(Human keypoint data)
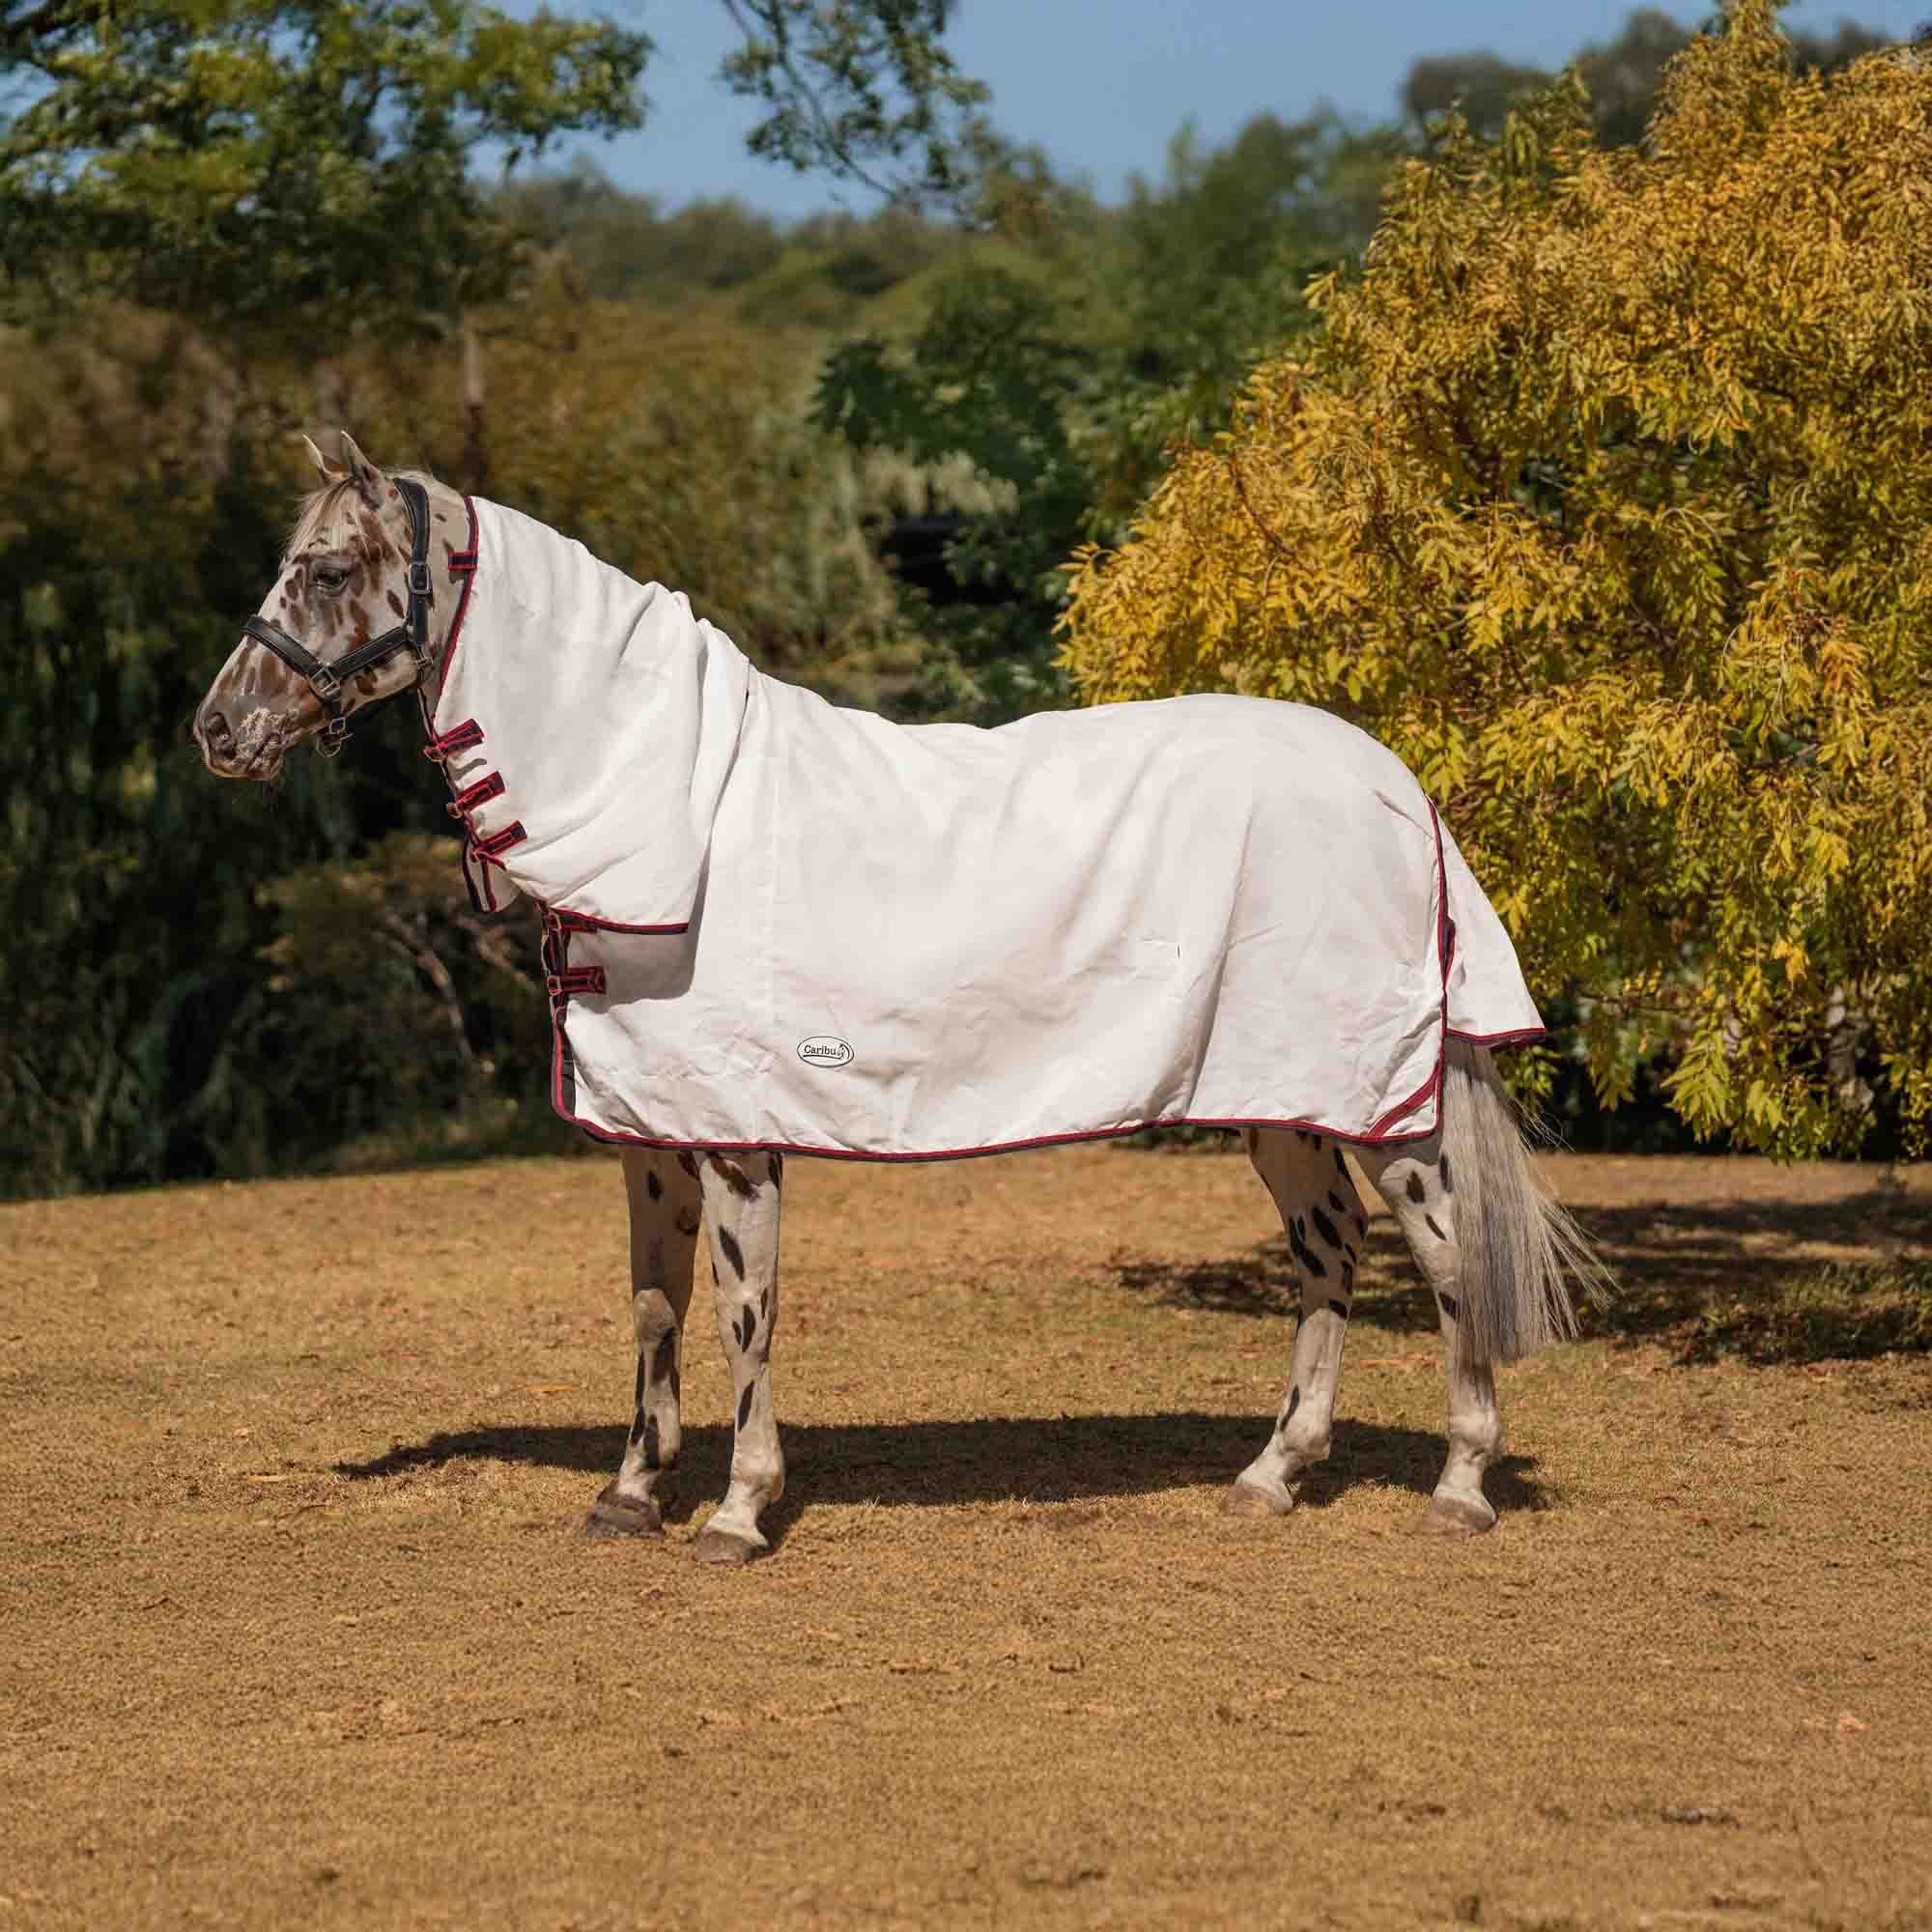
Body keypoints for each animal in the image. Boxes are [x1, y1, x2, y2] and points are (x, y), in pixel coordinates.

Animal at [194, 432, 1604, 1563]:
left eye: (328, 570)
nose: (217, 730)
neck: (669, 818)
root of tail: (1393, 784)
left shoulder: (736, 1140)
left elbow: (740, 1317)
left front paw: (736, 1513)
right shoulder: (649, 1133)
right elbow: (654, 1308)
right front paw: (630, 1495)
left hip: (1373, 1098)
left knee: (1440, 1252)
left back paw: (1460, 1485)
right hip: (1275, 1094)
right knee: (1327, 1253)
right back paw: (1271, 1475)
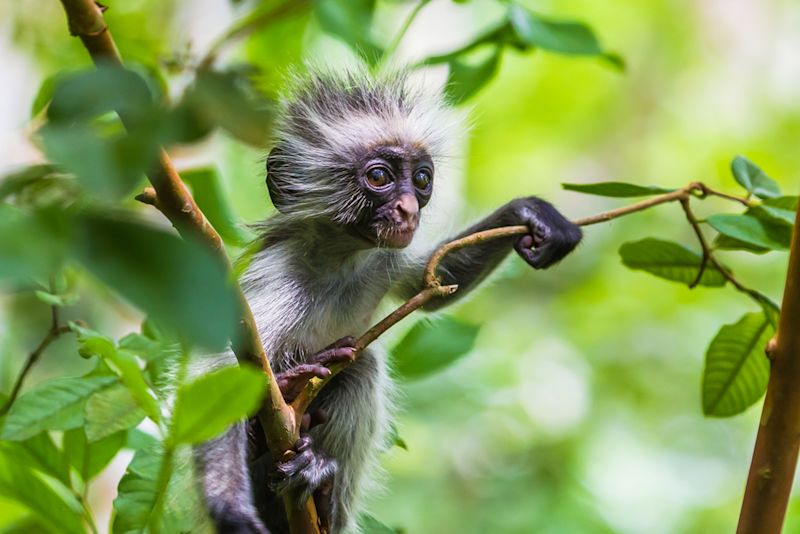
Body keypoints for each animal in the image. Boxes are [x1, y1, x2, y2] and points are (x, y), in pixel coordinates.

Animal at [194, 68, 580, 534]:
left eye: (422, 179)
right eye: (379, 177)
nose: (409, 209)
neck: (337, 261)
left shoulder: (382, 258)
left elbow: (429, 282)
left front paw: (530, 214)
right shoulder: (278, 275)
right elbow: (217, 370)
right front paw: (228, 506)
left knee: (360, 367)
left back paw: (319, 488)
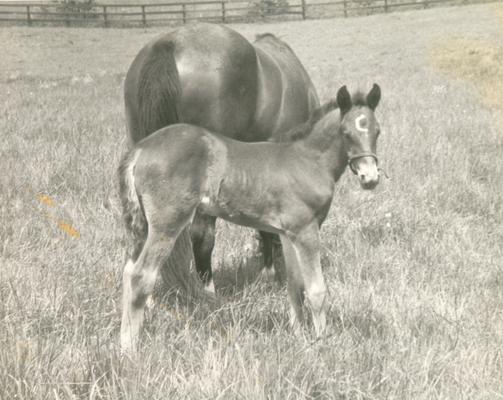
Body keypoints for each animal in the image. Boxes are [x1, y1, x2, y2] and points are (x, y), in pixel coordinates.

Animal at [120, 84, 384, 350]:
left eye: (377, 131)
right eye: (346, 133)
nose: (370, 178)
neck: (308, 160)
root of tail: (140, 150)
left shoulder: (288, 233)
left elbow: (294, 285)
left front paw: (298, 335)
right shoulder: (306, 230)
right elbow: (316, 290)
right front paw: (321, 342)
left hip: (144, 227)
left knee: (128, 272)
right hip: (167, 224)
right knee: (141, 276)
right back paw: (129, 348)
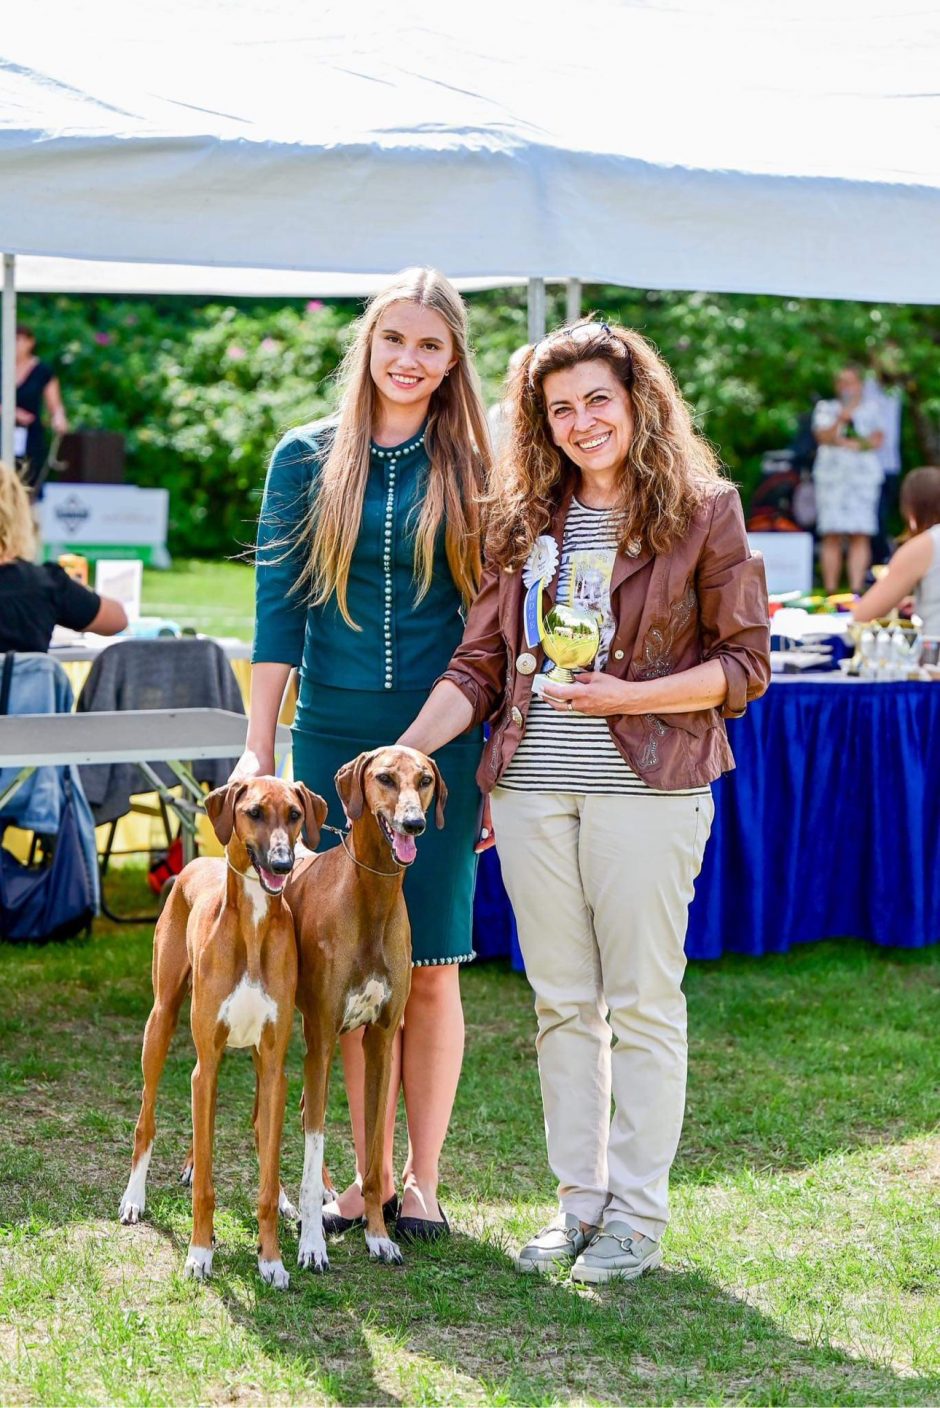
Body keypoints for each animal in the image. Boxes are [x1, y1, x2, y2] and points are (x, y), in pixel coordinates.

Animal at [119, 777, 329, 1289]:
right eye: (253, 812)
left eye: (295, 814)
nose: (283, 864)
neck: (251, 924)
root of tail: (196, 861)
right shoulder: (206, 1063)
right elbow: (206, 1185)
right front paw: (199, 1253)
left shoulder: (273, 1064)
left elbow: (267, 1175)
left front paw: (271, 1259)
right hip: (160, 1024)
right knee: (146, 1120)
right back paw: (134, 1198)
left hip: (251, 1056)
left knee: (255, 1130)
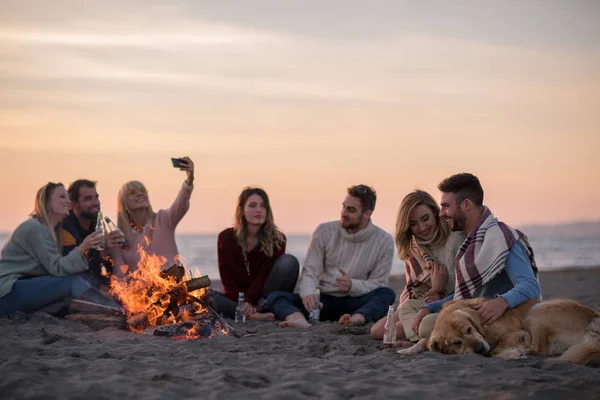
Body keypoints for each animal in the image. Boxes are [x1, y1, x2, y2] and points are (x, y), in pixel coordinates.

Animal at [398, 296, 600, 366]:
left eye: (469, 329)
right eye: (456, 342)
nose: (479, 349)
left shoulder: (516, 333)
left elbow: (497, 348)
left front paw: (511, 352)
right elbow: (425, 341)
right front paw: (408, 349)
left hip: (539, 310)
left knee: (538, 349)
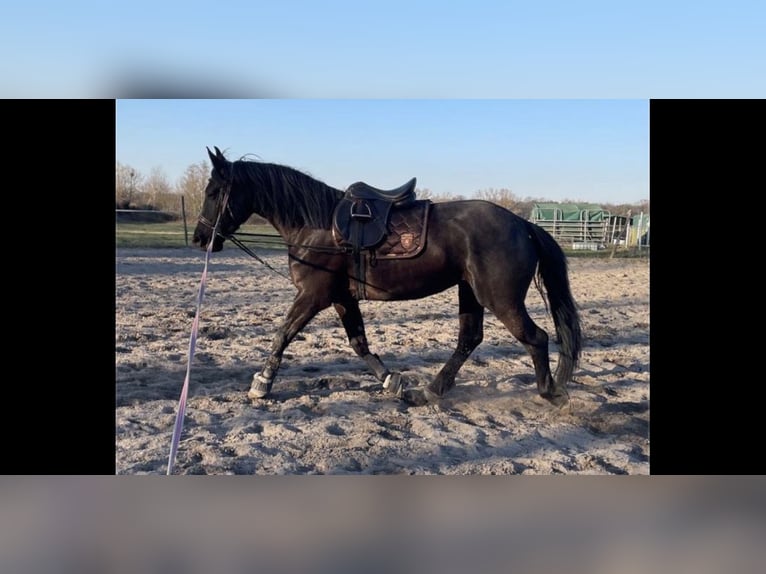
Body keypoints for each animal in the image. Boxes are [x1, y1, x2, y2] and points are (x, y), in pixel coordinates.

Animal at [192, 146, 582, 408]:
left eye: (213, 192)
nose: (200, 237)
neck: (315, 225)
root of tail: (523, 225)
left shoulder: (313, 296)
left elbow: (282, 335)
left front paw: (262, 383)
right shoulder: (341, 298)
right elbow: (359, 343)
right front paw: (390, 381)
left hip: (499, 297)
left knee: (535, 337)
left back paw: (550, 392)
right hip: (470, 292)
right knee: (469, 339)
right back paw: (430, 390)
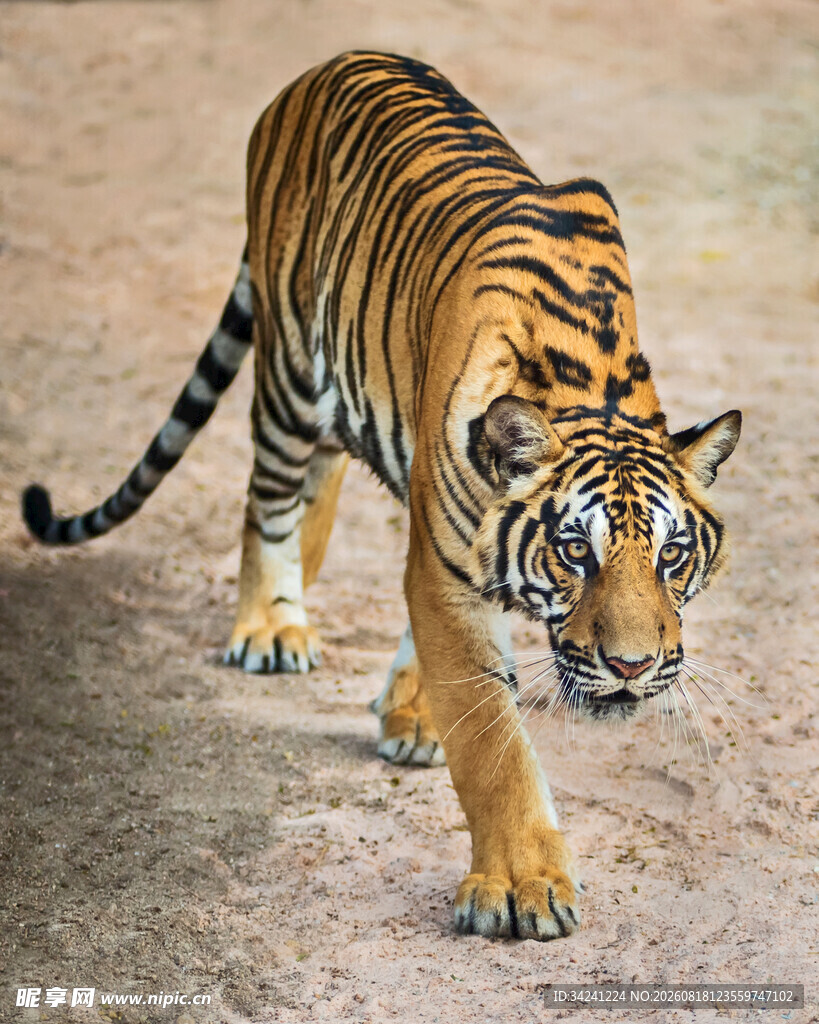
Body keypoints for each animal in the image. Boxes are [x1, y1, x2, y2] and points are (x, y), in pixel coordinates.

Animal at [22, 51, 741, 941]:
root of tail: (320, 68)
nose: (632, 667)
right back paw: (270, 626)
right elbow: (493, 744)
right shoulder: (445, 563)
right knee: (266, 501)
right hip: (290, 373)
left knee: (318, 487)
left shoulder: (442, 545)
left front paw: (417, 716)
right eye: (576, 551)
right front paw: (521, 889)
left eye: (671, 555)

PROBLEM REQUIREMENTS
Each entry above is to be written out again unchanged, apart from the pictures, which are left out.

SOLUTION FOR THIS EXERCISE
Body keypoints for each animal in the image. Boxes are [x1, y1, x2, y2] and points are (x, y), in pixel coordinates.

Animal at [194, 432, 1604, 1563]:
left eye: (328, 570)
nose: (217, 730)
neck: (669, 818)
root of tail: (1393, 784)
left shoulder: (736, 1140)
left elbow: (740, 1317)
left front paw: (736, 1513)
right shoulder: (649, 1133)
right elbow: (654, 1308)
right front paw: (630, 1495)
left hip: (1373, 1098)
left knee: (1440, 1252)
left back paw: (1460, 1485)
right hip: (1275, 1094)
right knee: (1327, 1253)
right back paw: (1271, 1475)
Body keypoints for each animal in the image. Boxes are [x1, y1, x2, y2] and points are (x, y), in pixel coordinates.

Animal at [194, 68, 580, 534]:
left eye: (422, 179)
right eye: (379, 177)
nose: (409, 209)
neck: (337, 261)
left shoulder: (382, 258)
left elbow: (429, 282)
left front paw: (530, 214)
right shoulder: (278, 275)
right elbow: (217, 370)
right front paw: (228, 506)
left knee: (360, 367)
left back paw: (319, 488)
Body keypoints for each animal in the image. Boxes are [x1, y1, x2, y2] and points are (x, y), in pixel coordinates.

Animal at [120, 84, 384, 350]:
left eye: (377, 131)
right eye: (346, 133)
nose: (370, 178)
neck: (308, 160)
root of tail: (140, 150)
left shoulder: (288, 233)
left elbow: (294, 285)
left front paw: (298, 335)
right shoulder: (306, 230)
right elbow: (316, 290)
right front paw: (321, 342)
left hip: (144, 227)
left knee: (128, 272)
right hip: (167, 224)
right knee: (141, 276)
right back paw: (129, 348)
Body keypoints for each animal in the image. Boxes are [x1, y1, x2, y2] and points are (x, y), in pixel coordinates.

Animal at [119, 777, 329, 1289]:
right eye: (253, 812)
left eye: (295, 814)
nose: (283, 864)
neck: (251, 924)
root of tail: (196, 861)
right shoulder: (206, 1063)
right elbow: (206, 1185)
right front paw: (199, 1253)
left shoulder: (273, 1064)
left elbow: (267, 1175)
left front paw: (271, 1259)
right hip: (160, 1024)
right knee: (146, 1120)
right back paw: (134, 1198)
left hip: (251, 1056)
left knee: (255, 1130)
Body keypoints for each animal in the image. Boxes are [x1, y1, x2, y2] and points are (x, y), in pixel coordinates.

Animal at [398, 296, 600, 366]:
left eye: (469, 329)
right eye: (456, 342)
nose: (479, 349)
left shoulder: (516, 333)
left elbow: (497, 348)
left front paw: (511, 352)
right elbow: (425, 341)
right front paw: (408, 349)
left hip: (539, 310)
left knee: (538, 349)
Body keypoints for each animal in the image. Boxes are [x1, y1, x2, y2] and points are (x, y), in pixel coordinates.

Animal at [192, 146, 582, 408]:
left eye: (213, 192)
nose: (200, 237)
neck: (315, 225)
root of tail: (523, 225)
left shoulder: (313, 296)
left elbow: (282, 335)
left front paw: (262, 383)
right shoulder: (341, 298)
right elbow: (359, 343)
right front paw: (390, 381)
left hip: (499, 297)
left knee: (535, 337)
left back paw: (550, 392)
right hip: (470, 292)
right knee: (469, 339)
right back paw: (430, 390)
Body keypoints for each animal in the image. Boxes are [x1, y1, x2, y2] and points are (x, y), in pixel coordinates.

Animal at [22, 51, 741, 941]:
root of tail: (320, 68)
nose: (632, 667)
right back paw: (270, 626)
right elbow: (493, 744)
right shoulder: (445, 563)
right knee: (266, 501)
right hip: (290, 373)
left knee: (318, 487)
left shoulder: (442, 545)
left front paw: (417, 716)
right eye: (576, 551)
right front paw: (521, 889)
left eye: (671, 555)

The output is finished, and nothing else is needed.